Page:Montesquieu - Œuvres complètes, éd. Laboulaye, t4.djvu/181

Cette page n’a pas encore été corrigée
165
LIVRE XIV, CHAP. XI.

La peste est un mal dont les ravages sont encore plus prompts et plus rapides. Son siége principal est en Égypte, d’où elle se répand par tout l’univers. On a fait, dans la plupart des États de l’Europe, de très-bons règlements pour l’empêcher d'y pénétrer; et on a imaginé de nos jours un moyen admirable de l’arrêter : on forme une ligne de troupes autour du pays infecté, qui empêche toute communication [1].

Les Turcs [2], qui n'ont à cet égard aucune police, voient les chrétiens dans la même ville échapper au danger, et eux seuls périr.
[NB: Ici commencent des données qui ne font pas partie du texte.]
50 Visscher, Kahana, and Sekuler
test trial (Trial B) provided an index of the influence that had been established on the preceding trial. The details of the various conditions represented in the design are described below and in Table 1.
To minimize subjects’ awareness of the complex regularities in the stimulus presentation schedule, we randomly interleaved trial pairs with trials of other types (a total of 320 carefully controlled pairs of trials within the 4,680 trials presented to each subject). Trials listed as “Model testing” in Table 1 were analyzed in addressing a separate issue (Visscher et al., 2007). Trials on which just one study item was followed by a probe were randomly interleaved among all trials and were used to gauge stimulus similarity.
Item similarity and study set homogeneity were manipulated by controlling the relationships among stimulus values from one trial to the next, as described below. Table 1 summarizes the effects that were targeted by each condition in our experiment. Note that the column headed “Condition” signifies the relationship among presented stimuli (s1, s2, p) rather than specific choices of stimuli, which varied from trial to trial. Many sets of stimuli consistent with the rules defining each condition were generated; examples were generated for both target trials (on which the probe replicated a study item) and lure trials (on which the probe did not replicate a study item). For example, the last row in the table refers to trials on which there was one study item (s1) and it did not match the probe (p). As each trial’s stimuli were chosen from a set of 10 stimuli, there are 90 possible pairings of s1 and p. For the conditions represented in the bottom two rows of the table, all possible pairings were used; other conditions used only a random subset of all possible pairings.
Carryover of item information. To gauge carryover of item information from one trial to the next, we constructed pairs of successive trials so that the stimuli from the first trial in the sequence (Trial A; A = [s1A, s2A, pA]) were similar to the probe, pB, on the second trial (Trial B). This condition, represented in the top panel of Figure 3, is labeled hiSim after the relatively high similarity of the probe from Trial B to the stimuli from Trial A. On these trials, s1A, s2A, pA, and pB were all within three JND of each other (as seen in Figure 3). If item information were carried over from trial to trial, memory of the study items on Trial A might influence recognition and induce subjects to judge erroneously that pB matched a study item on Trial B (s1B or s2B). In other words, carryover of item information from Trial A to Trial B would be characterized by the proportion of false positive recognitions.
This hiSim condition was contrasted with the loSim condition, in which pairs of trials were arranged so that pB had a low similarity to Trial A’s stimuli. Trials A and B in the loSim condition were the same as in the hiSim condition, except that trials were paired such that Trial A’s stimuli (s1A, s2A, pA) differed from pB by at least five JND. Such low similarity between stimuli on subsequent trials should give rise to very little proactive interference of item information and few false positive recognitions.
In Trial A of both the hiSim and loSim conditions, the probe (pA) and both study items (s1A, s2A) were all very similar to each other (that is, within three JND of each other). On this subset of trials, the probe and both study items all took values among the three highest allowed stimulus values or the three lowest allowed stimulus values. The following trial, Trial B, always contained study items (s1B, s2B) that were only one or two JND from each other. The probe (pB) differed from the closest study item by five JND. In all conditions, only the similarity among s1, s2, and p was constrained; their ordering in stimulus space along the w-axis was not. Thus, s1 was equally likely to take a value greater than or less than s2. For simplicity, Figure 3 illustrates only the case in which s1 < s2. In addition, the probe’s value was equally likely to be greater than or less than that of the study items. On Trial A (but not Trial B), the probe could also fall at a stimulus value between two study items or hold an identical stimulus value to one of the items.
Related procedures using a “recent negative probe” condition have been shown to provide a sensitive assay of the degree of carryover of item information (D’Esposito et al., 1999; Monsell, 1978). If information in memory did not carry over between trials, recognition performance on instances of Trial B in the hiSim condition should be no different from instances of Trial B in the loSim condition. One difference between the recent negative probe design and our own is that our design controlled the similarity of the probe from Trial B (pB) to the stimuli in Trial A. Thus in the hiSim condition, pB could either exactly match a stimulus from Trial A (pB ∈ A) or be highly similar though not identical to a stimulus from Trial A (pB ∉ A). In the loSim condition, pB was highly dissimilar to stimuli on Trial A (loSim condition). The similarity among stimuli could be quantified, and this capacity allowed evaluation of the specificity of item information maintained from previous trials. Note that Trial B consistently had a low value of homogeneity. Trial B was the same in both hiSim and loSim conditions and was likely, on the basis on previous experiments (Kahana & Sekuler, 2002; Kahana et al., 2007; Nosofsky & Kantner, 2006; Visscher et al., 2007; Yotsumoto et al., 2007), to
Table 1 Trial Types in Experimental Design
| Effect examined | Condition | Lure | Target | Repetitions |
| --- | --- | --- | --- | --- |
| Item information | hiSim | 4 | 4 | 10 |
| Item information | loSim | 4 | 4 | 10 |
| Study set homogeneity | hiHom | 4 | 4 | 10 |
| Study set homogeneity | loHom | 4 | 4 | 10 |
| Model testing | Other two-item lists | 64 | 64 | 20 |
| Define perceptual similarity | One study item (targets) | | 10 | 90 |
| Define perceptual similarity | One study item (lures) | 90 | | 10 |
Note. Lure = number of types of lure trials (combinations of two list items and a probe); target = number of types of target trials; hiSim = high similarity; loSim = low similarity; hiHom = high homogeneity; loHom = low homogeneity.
Ils achètent les habits des pestiférés, s'en vétissent, et vont leur train. La doctrine d’un destin rigide qui règle tout, fait du magistrat un spectateur tranquille : il pense que Dieu a déjà tout fait, et que lui n’a rien à faire.

  1. On est moins conf‍iant aujourd'hui dans l’effet des cordons sanitaires.
  2. Bicaut, De l'empire ottoman [édit. de 1678, in-12], p. 284. (M.)